Soon after numerous correspondences began, the Deputy Director of Accounts, PA 1, Directorate of Accounts, Goa, wrote a letter to the Senior Accounts Officer, PA 1, Mumbai, dated February 17, 2014, wherein they stated that Mangala Wagle, holder of pension payment order no.
PS-306-Mah, had not been receiving the allowance pension since February 1, 2004 and as per Rule 237 (1)(ii) of Government of Goa (Receipts and Payments) Rules, 1997, the sanction of Head of the Department is required if the pension remains unclaimed for more than a year.
Hence, a fresh order has been sought for sanctioning total arrears of pension till date. Raghoba Gawandi, deputy director accounts, PA 1, Panaji, Goa, confirmed writing the letter and said, “We have written to the office of the Principal Accountant General (A&E) in Mumbai, asking for fresh orders, as we were unable to trace the original order that we had received earlier.
Also as the pension hasn’t been drawn for more than a year, we are helpless until fresh orders are issued from the Mumbai office.” When contacted, Principal Accountant General (Account and Entitlement) 1, Meenakshi Mishra, said, “I am not in the know of this correspondence. I will look into the matter and provide necessary assistance to the applicant/widow, if they write or approach me directly.”
Hero cop to daring scribe
According to noted historian Deepak Rao, who knew Sub-inspector Sarvottam Wagle personally, the cop was the son of late Narayan Wagle, who was the second Indian to be promoted to the rank of Superintendent of Police by the British Government in the year 1928.

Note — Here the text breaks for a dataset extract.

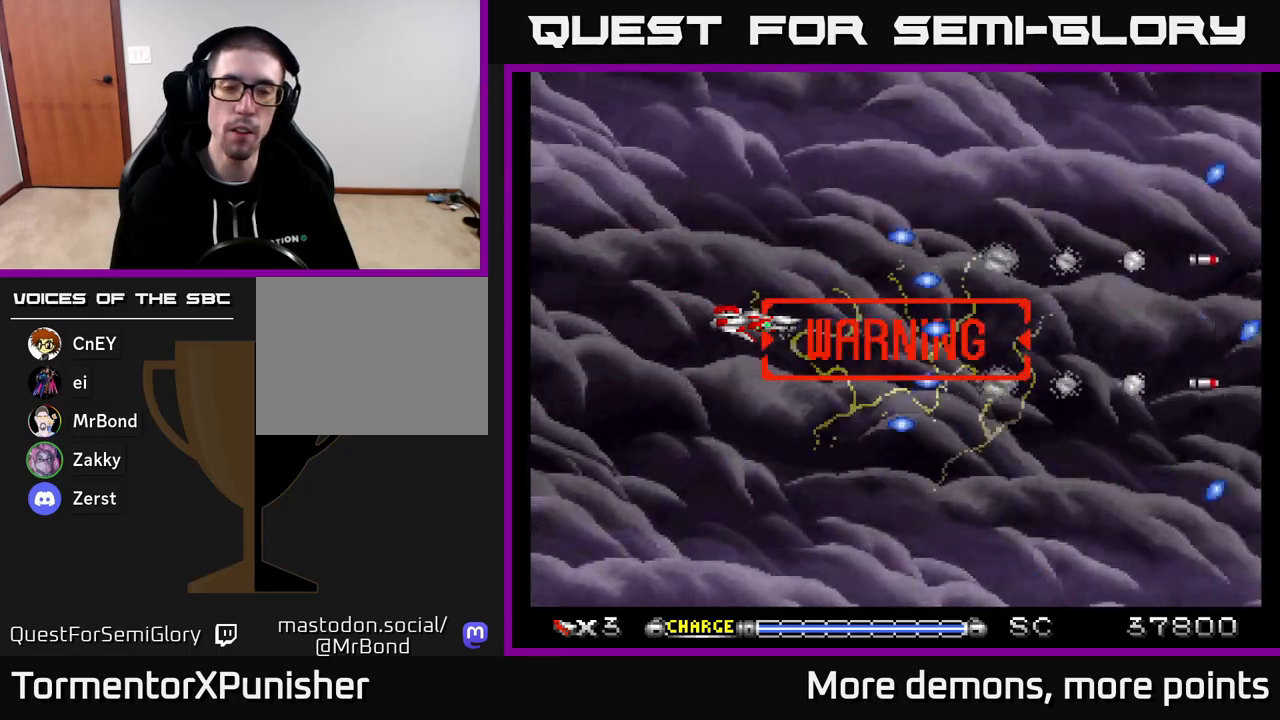
{"buttons": ["A"], "right_stick": "center", "events": []}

Wagle was posted to Satara after completing his police training in Nasik, and he successfully controlled the violent agitation of the ‘Patri Sarkar’ (parallel government against the British) agitations that had erupted in that region post the Quit India movement of 1942.
Members of this guerilla agitation meted out torturous punishments to government officials who tried stopping them. Dacoit Sakharam Barbatte had terrorised the entire region, and was killed in what is Maharashtra’s first ever encounter (even though the state was born only in 1960) by Wagle.
The cop received the prestigious King’s Police Medal for Gallantry, along with an allowance. Wagle was trained in intelligence gathering by the Military Intelligence 5 (MI-5) wing of the British Army, and was deputed to the Intelligence Bureau post Independence and was drawing a monthly salary of Rs 380 then.
In 1965, he quit the force and tried establishing a fishing business by hiring a diesel trawler for three months, but his venture failed miserably. He then started nurturing his passion to be a journalist by joining the Onlooker magazine in 1978 as a crime reporter.
With his knowledge of the police force, Wagle broke well-researched stories on the Bombay police riots of 1981. His reports on the rape of a teenage girl by a police sub-inspector in Byculla police quarters forced the police to lodge an FIR. Wagle had also raised serious questions about the encounter killing of gangster Manya Surve.
After his death, the editor of Onlooker had published an obituary extolling Wagle’s work. Wagle was also working on a monumental book on 60 year of Bombay Police when he suddenly passed away as he lay on his sofa, due to a heart attack.